Ты ошибешься, решив, что все здесь получили приговор за политические деяния: в этот лагерный коктейль вливались обильные потоки участников сибирских и кавказских банд, грузинских спекулянтов и абхазских контрабандистов, сводников, профессиональных игроков и просто неисправимых московских воров-карманников и деклассированных элементов, объявленных отбросами советского общества, а наряду с ними – ручейки проституток и бандерш, содержавших подпольные игровые притоны и бордели. И рядом с ними, в том же коктейле, были поэты и философы, биологи и мировые светила «реакционных буржуазных лженаук – генетики и кибернетики», театральные режиссеры и кинозвезды. И ты снова ошибешься, если решишь свести их всех к общему знаменателю «антисоветские элементы»: там, в лагерях, порой с непримиримой враждой в буквальном смысле вцеплялись друг другу в глотки участники гражданской войны, воевавшие одни – на стороне белых, а другие – на стороне красных, которых на одно-два десятилетия выпускали на свободу, а потом по малейшему поводу или без такового сажали обратно. Ты мог бы стать свидетелем яростных теоретических споров между троцкистами и сталинистами, увидеть на одних нарах инженеров великих строек первых пятилеток и саботажников с тех же строек, непримиримых антикоммунистов и кадровых большевиков, коллаборационистов, сотрудничавших с оккупантами, но не заслуживших все-таки пули в лоб, и подпольщиков или участников Сопротивления, а также участников гражданской войны в Испании, оказавшихся здесь по неведомым им причинам.
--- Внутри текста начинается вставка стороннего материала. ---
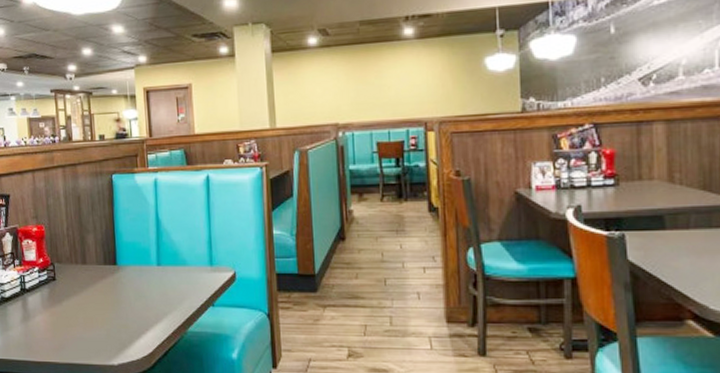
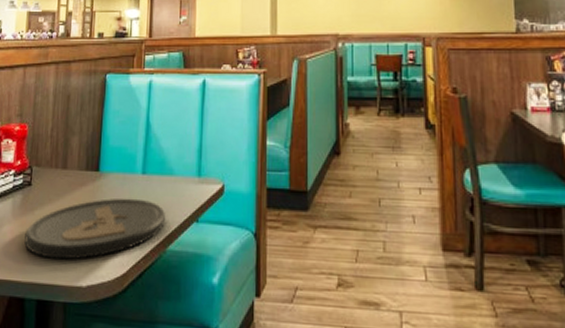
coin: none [56,287,183,343] -> present [24,198,165,260]

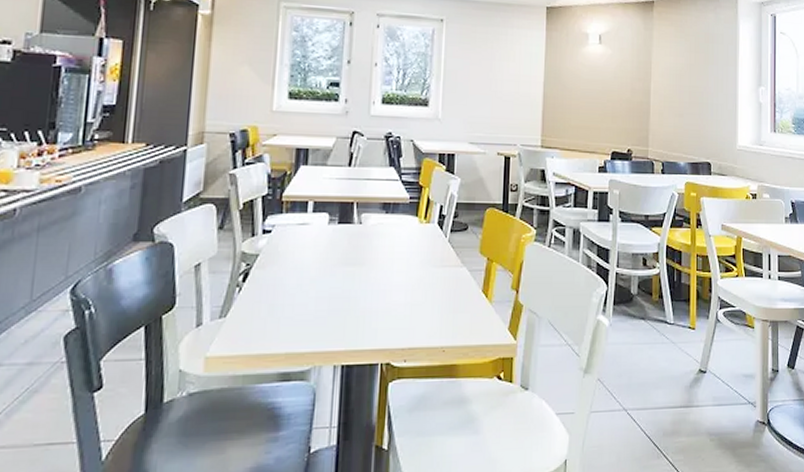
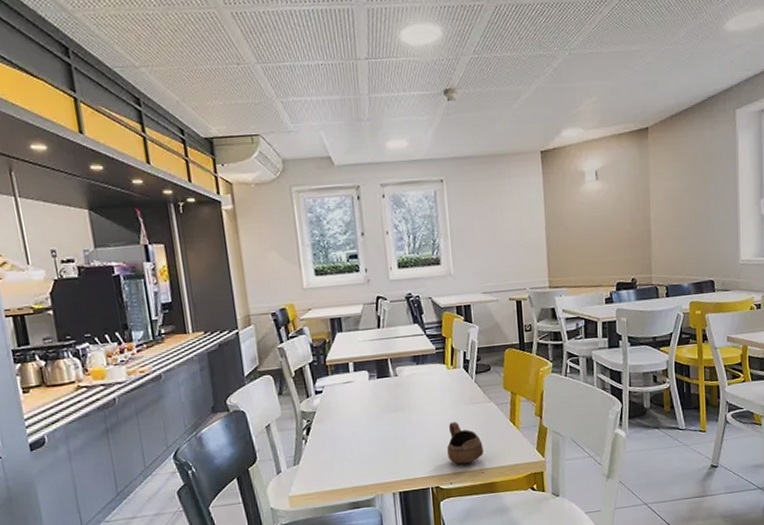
cup: none [406,286,448,338] -> present [447,422,484,464]

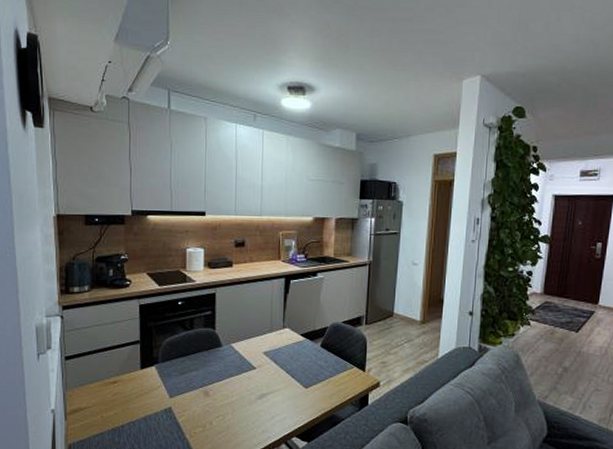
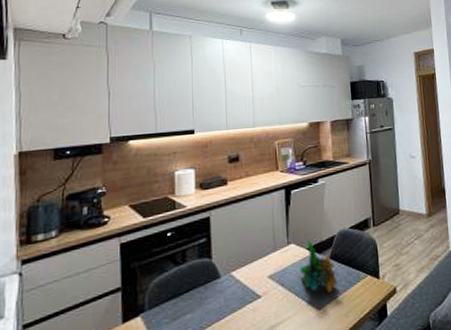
mineral sample: none [292,328,326,376] -> present [300,241,338,293]

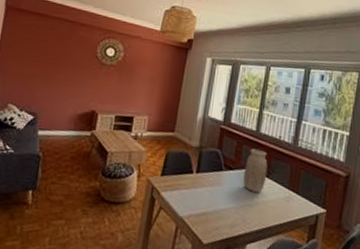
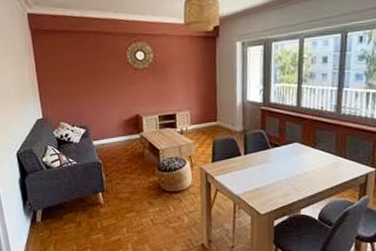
vase: present [243,148,268,193] -> none [290,123,313,163]

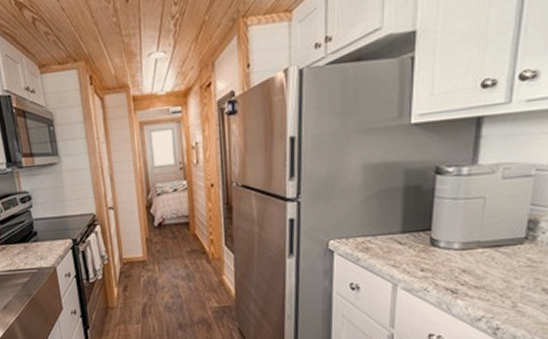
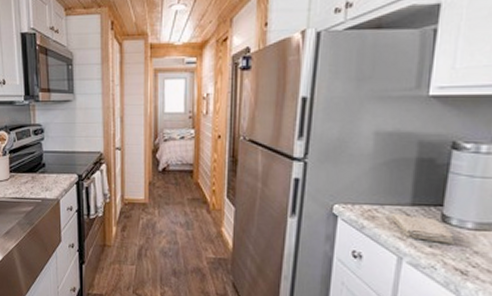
washcloth: none [384,242,444,266] -> present [391,214,455,244]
– Не пытайся понять схему, скрытую логику всей этой каши, – сказал мне, присев на отполированный льдами и ветрами скальный выступ, Марк Семенович Лебедев, мой новый друг и сосед по нарам – молодой мужчина с седой головой, музыкальные комедии которого я смотрел еще в Колодяче. – Схема отсутствует, если не считать, что каша уже сама по себе – схема, генетически запрограммированная основа режима, причем не только в лагерях, а везде. В отличие он немецких концлагерей, в наших не существует правил игры, как нет их и на свободе, в обществе. Нацисты предварительно огласили свой идейный ассортимент и строго, до последней секунды, его придерживались: какие народы подлежат «окончательному решению», какие должны стать удобрением для арийской расы, а какие – верными союзниками арийцев. Ясные и точные критерии, предварительно заявленные – конечно, бесчеловечные и идиотские, бесспорно – бездуховные и варварские, но критерии. А мы объявили строительство общества братства, гуманизма и справедливости и запели о том, что «другой такой страны не знаем, где так вольно дышит человек». А затем, в духе марксистского тезиса о свободе как осознанной необходимости, осознали необходимость лагерей, тотального доносительства и страха. Правил игры не существует – но, может, это и есть правило, даже, как мне кажется, спасительное для народа правило?. Ты меня понимаешь?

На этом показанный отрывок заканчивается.